We first examine the expression of the gene UBA52, using a TCGA sample TCGA-24-1846-01A-01R-1567-13 as an example. With the UCSC gene model, the RPKM values for the transcripts uc002njr and uc002njs are 119.6 and 194.5 respectively. After applying the new UTR trimming option, the RPKMs for the two transcripts become 610.5 and 1120, a five-time increase for both transcripts. Such dramatic changes in RPKMs are largely due to the fact that only a small proportion of annotated 3' long UTR regions are actually expressed, which can be clearly seen by read coverages (see Figure below). The stripping of both 5' and 3' unexpressed UTR regions leads to more accurate transcript lengths than the original, which significant improves the RPKM calculation.


Besides improving the RPKM calculation, UTR trimming can also benefit quantification by RSEM, a de facto algorithm utilized by both TCGA and Omicsoft Oncoland for transcript-level quantification. Here we take RPL28 as an example. This gene has 5 transcript isoforms, and the predominant form in the same TCGA sample above is listed as uc010yga. But if we examine the read coverage for this particular gene, clearly there is an issue - the transcript uc010yga has no or minimal coverage in the last exon (exon 5) (see Figure below). Furthermore, the exon junction data does not support uc010yga being the most predominant transcript (data not shown). In contrast, if we apply the UTR trimming option, and the most abundant transcript for this gene changes to uc002qkv, which matches well with the read coverages in the browser. Again, the true UTR region of this gene is significantly shorter than what has been annotated, which leads to bias in RSEM quantification. UTR trimming, however, can remedy the problem and allows the identification of true abundant transcripts.     

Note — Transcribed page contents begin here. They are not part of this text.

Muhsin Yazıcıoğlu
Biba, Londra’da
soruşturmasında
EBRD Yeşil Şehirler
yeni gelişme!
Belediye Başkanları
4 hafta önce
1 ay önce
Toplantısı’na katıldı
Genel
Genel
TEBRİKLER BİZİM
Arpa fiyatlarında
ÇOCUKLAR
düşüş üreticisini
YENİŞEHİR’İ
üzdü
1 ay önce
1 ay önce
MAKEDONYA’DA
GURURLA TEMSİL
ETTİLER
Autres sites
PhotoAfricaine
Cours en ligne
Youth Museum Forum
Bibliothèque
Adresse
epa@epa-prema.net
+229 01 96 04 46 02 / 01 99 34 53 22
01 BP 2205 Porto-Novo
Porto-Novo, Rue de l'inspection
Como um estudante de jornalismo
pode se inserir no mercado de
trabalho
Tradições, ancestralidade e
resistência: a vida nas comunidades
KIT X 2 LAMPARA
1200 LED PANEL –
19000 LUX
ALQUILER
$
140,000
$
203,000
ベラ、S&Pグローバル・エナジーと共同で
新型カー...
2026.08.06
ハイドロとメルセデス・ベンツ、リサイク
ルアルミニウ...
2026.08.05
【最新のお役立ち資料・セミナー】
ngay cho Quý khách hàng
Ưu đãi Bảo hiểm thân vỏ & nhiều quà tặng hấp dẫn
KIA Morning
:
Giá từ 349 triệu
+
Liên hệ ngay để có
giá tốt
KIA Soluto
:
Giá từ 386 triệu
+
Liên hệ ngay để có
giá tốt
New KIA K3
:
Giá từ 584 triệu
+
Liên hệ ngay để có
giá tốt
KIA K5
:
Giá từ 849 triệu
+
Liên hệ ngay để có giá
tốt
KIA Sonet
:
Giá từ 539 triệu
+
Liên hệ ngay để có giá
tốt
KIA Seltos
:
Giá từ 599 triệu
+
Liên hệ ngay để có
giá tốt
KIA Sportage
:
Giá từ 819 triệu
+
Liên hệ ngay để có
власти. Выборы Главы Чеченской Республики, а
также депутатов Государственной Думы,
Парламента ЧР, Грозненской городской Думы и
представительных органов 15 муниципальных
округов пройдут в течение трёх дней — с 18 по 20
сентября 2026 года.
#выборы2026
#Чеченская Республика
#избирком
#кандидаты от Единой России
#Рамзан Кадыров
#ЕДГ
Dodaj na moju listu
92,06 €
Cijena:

Another example is from gene IGBP1. The real 5' end UTR region in this TCGA sample is much shorter than the region being annotated in the UCSC gene model. RSEM assigns a majority of reads to the transcript uc004dxw, which is clearly questionable due to the fact that no junction reads are observed between the first and second exon of uc004dxw (see Figure below, including junction reads). With UTR trimming, RSEM correctly identifies the true predominant transcript - uc004dxv, containing greater than 99% of the total reads mapped to this gene.